[Reading text]
On Saturday 4 July 198 riders will begin the 102nd Tour de France with a short, technical time trial through the Dutch city of Utrecht. 10 of them will be British, the most since 1955, with Chris Froome part of a select group of contenders with realistic hopes of entering Paris in the iconic yellow jersey of race winner. All that separates him from glory is 22 days and over 2000 miles of riding.
Here are the answers to the key questions about this year's edition of the world's most watched, most celebrated and most gruelling bike race:
When is the race?
The Tour begins on 4 July in Utrecht, the Netherlands; it is the sixth time the race starts in the country, a record for a country that doesn't share a border with France, and the first since 2010.
The final stage takes place on 26 July with the Tour finishing, as has been tradition since 1975, on the famous Champs-Élysées.
How can I watch it?
Every stage will be broadcast live on ITV4 and Eurosport, with ITV4 offering daily highlights at 7pm.
Have there been rule changes?
Yes. Time bonuses make a comeback, with the first, second and third riders earning 10, 6 and 4 second bonuses during stages two to eight. No bonuses will be awarded for time trial stages, but the sprint scoring system also changes. A stage win is worth 50 points instead of 45, with second 30 instead of 35 and third 20 instead of 30, making stage wins much more valuable than before; the new system effects Stages 2, 5, 6, 7, 15 and 21.
For the mountain stages and opening time trial the winner will receive 20 points. No points will be awarded at the team time trial on Stage 9.
Who is going to win?
It seems inconceivable that on July 26 anybody apart from Chris Froome, Alberto Contador, Vincenzo Nibali or Nairo Quintana will be wearing the Yellow Jersey on the Champs Elysées. Of the four Froome is perhaps the favourite, his impressive Critérium du Dauphiné victory edging him in front of Contador, who may still be feeling the effects of winning this year’s Giro D’Italia. Quintana has kept a low profile this season, but the diminutive climber will relish a mountainous route with an unusual lack of time-trialling. Nibali has struggled for form this campaign, while his Astana team has been embroiled in controversy, but it would be foolish to write off a man who won the race in such fine style last year.
Are Team Sky strong enough?
They certainly should be. The addition of the excellent Wout Poels, Leopold Konig and Nicholas Roche to the lineup eases the burden on Richie Porte in the mountains, and in Geraint Thomas the squad possesses one of the peloton’s most versatile riders. National champion Peter Kennaugh more than deserves a second Tour start, while Ian Stannard and Luke Rowe provide willing horsepower for flatter days and the all-important team time trial.

[What is asked]
Reproduce, word for word, the part of the Tour de France preview that begins at the words "The final stage" and stops after the words "highlights at 7pm.".

[Stored records]
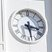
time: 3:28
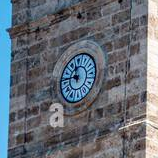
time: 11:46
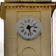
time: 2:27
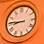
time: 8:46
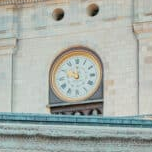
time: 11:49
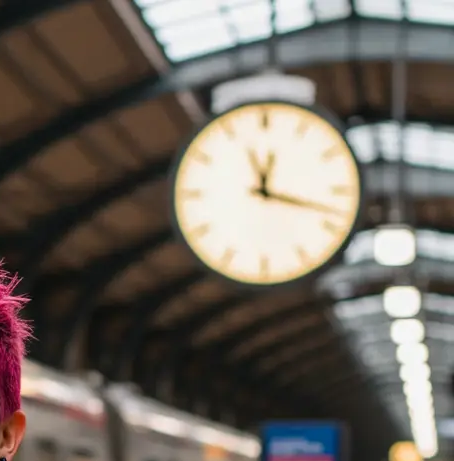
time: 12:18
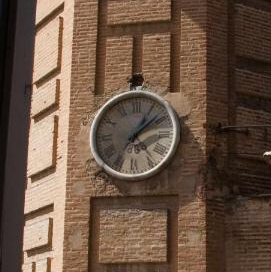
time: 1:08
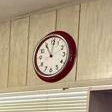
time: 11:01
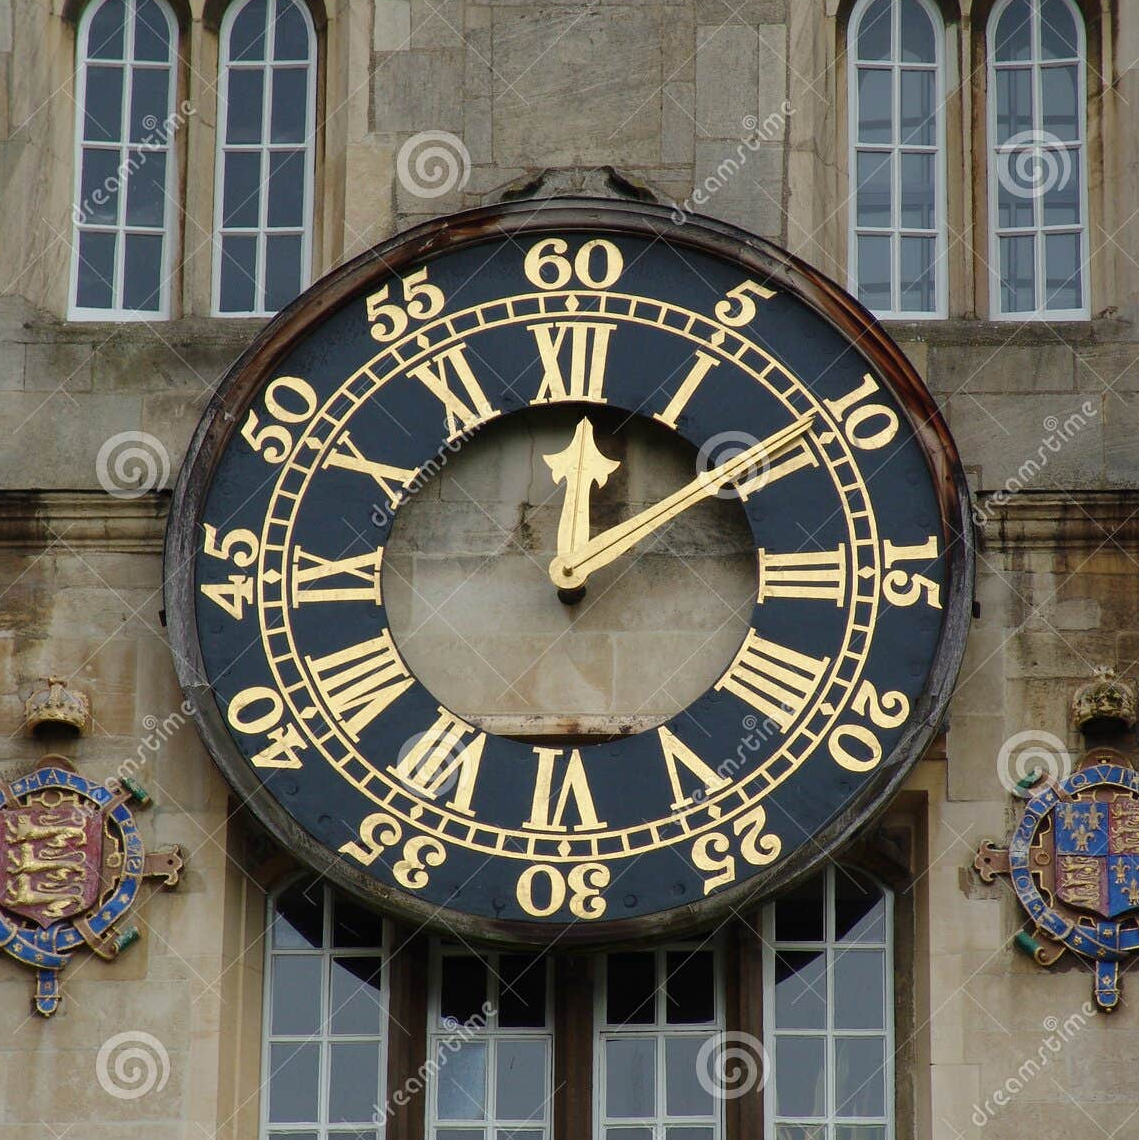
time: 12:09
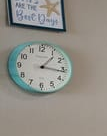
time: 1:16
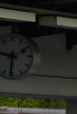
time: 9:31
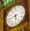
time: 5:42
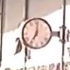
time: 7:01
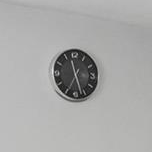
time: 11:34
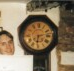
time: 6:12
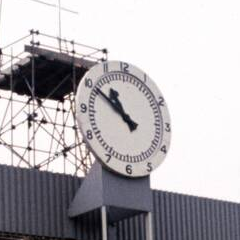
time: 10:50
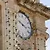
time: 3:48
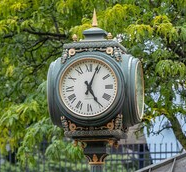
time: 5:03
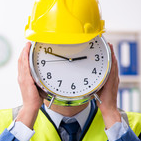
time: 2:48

--

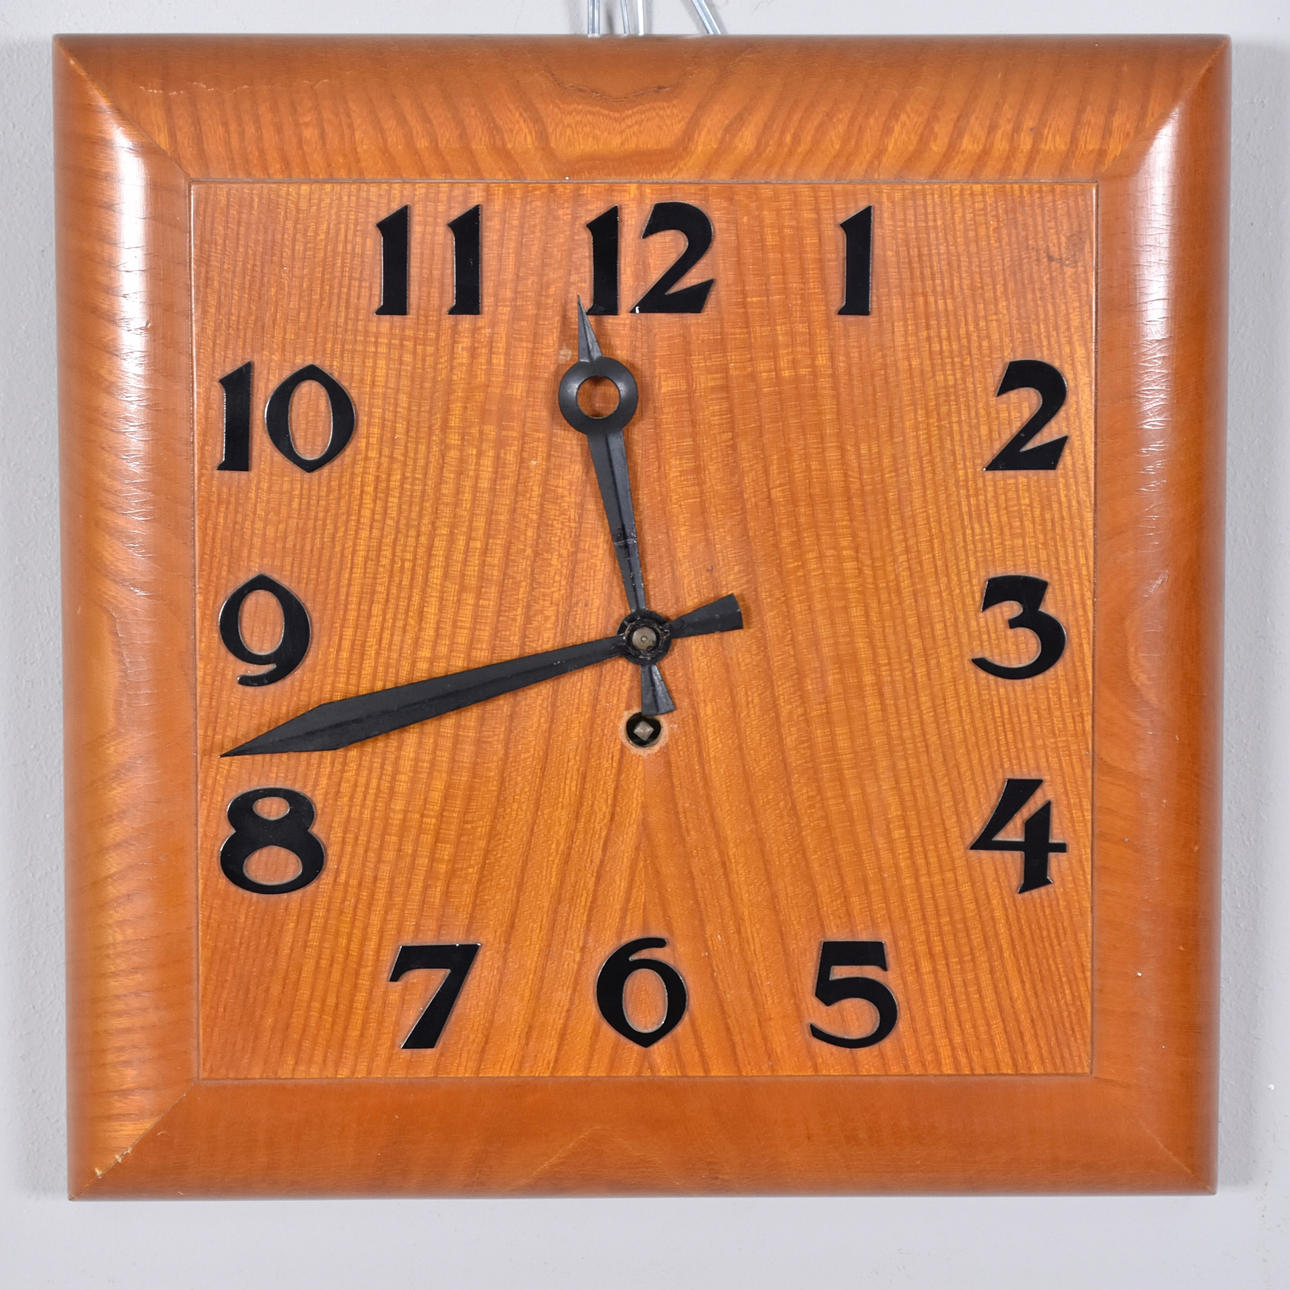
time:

[Answer in full]
The final stage takes place on 26 July with the Tour finishing, as has been tradition since 1975, on the famous Champs-Élysées.
How can I watch it?
Every stage will be broadcast live on ITV4 and Eurosport, with ITV4 offering daily highlights at 7pm.